Telling Blogs​

‘Telling Blogs’ ~ ‘Are we telling the truth about our lives or are we telling blogs?’

Lisa’s completed doctoral thesis – ‘Telling Blogs: An Overview of the Female’s Autoblographical Experience’ – is an exploration into the gendered relationship between life narratives, blogging, and literary autobiography, with a novel, structured as blogs, at its heart. This work explores what happens to gender and identity when we self-construct online.
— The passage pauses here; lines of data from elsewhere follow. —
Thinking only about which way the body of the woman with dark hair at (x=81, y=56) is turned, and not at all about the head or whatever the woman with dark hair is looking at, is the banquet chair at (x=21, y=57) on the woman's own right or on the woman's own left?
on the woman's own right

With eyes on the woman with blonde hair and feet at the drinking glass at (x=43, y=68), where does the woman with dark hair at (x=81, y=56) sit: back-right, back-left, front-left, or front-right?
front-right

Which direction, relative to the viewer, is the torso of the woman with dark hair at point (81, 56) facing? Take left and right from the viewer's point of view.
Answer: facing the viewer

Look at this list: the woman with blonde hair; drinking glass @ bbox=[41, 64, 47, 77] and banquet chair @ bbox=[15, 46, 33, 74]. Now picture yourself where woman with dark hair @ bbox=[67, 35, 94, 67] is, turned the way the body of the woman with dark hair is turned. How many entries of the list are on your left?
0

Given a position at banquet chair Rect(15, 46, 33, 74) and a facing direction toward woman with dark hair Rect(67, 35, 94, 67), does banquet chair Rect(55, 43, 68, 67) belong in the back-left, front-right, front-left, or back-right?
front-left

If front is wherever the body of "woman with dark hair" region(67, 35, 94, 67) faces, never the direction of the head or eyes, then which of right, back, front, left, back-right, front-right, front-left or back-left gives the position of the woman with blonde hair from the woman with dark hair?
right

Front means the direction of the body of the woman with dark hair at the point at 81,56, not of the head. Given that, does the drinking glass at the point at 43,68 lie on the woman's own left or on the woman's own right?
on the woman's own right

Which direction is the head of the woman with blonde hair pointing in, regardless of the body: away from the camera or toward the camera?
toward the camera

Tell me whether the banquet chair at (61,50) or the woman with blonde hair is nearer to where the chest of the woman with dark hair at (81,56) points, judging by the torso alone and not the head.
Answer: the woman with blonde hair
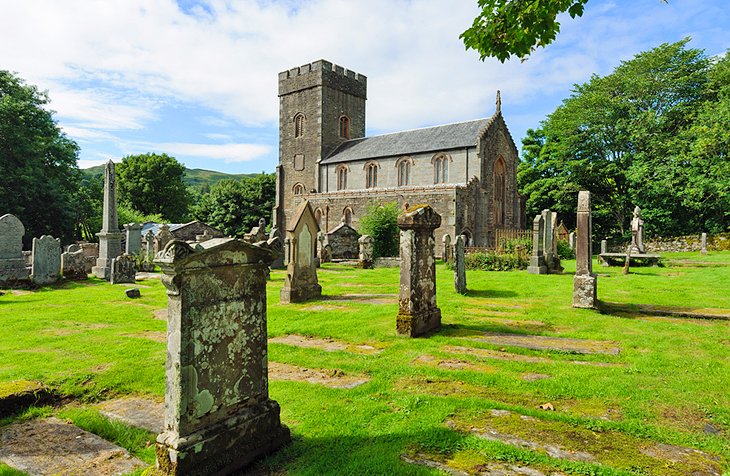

In tracking the history of the female autobiography from the 13th Century to the 21st century autobiographical practices online (blogging, twitter, social media), Lisa examines how the narrative processes involved in the keeping of diaries and the writing of letters, and then how their histories and theories have evolved in the medium of cyberspace, have come to create a feminised situation that best suits the contours of female self-representation.

Praise for Telling Blogs

Lisa Blower’s Telling Blogs deals with one of the most urgent topics in literary studies as the technological revolution in writing, reading and distributing literary texts hots up. She sets her scholarly analysis of the use of the blog as a process of constructing female identity in a historical trajectory of the autobiography by examining writing from across centuries. It is a work of significant interest to the growing study of the interaction between digital media and literary texts.
Professor Ian Davidson, UCD Dublin, 24.02.11
Telling Blogs is outstanding in its range, intelligence and scholarly ambition in maintaining a dialogue between the formal characteristics of blogging and those of earlier, different modes of writing.
Professor Steven Price, University of Bangor, 06.12.10
This is an extremely thorough investigation into blogging as a gendered practice, making excellent use of the concept of the ‘screen stage’ analogous to the Lacanian mirror stage. The link between self-realisation and the divine revelation of conversion narratives is especially striking.
Professor Ailsa Cox, Edge Hill University, 24.11.10
Lisa is on the verge of making a significant impact on the critical appreciation of contemporary prose with a study of blogging and its relation to earlier modes of female self-writing […] The way in which she discusses questions of genre, theory and self-discovery is appealingly lively, honest and thought-provoking; her style benefits from the creativity and openness deriving from her experience as a novelist and broadcaster. Her study of blogging raises fascinating and important questions about gender, identity, truth and cyberspace. She has read widely among relevant theorists but wears that knowledge lightly and knows how to keep her reader engaged.